Legislation proposed on Scottish disclosure checks

Law change would give charities the go-ahead to get enhanced-level checks

A greater number of Scottish charities could have access to enhanced-level disclosure checks on their staff and volunteers under a legislative change put forward by the Scottish Government.  

The draft amendment to the Rehabilitation of Offenders Act 1974 would entitle more organisations to enhanced-level disclosure checks, which reveal details of spent convictions, by inserting a definition of ‘social care service' into the legislation.

In April, Disclosure Scotland, the body that provides the checks, started to refuse enhanced checks for organisations that were not legally entitled to them. Prior to this, the body had been misinterpreting the legislation and giving out enhanced checks.

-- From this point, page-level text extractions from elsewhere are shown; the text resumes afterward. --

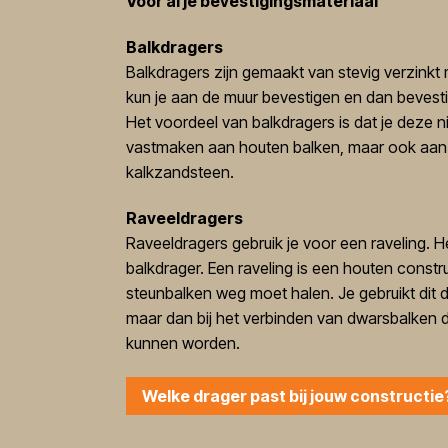
Voor al je bevestigingsmateriaal
Balkdragers
Balkdragers zijn gemaakt van stevig verzinkt 
kun je aan de muur bevestigen en dan bevestig
Het voordeel van balkdragers is dat je deze ni
vastmaken aan houten balken, maar ook aan 
kalkzandsteen.
Raveeldragers
Raveeldragers gebruik je voor een raveling. He
balkdrager. Een raveling is een houten constr
steunbalken weg moet halen. Je gebruikt dit d
maar dan bij het verbinden van dwarsbalken 
kunnen worden.
Welke drager past bij jouw constructie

The move sparked complaints from charities with public service delivery contracts with local authorities because it left some unable to meet contracting requirements that meant they had to have enhanced checks carried out on workers.

A spokesman for the Scottish Council for Voluntary Organisations, which campaigned for the change, said: "We are pleased that the Scottish Government has listened to the sector about this and taken swift and decisive action.

"This is a good short-term solution to the problem, which will be addressed in more detail when the Protection of Vulnerable Groups Act 2007 is enforced next year."


The amendment is due to be put to the Scottish Parliament before the summer recess, which begins on 26 June.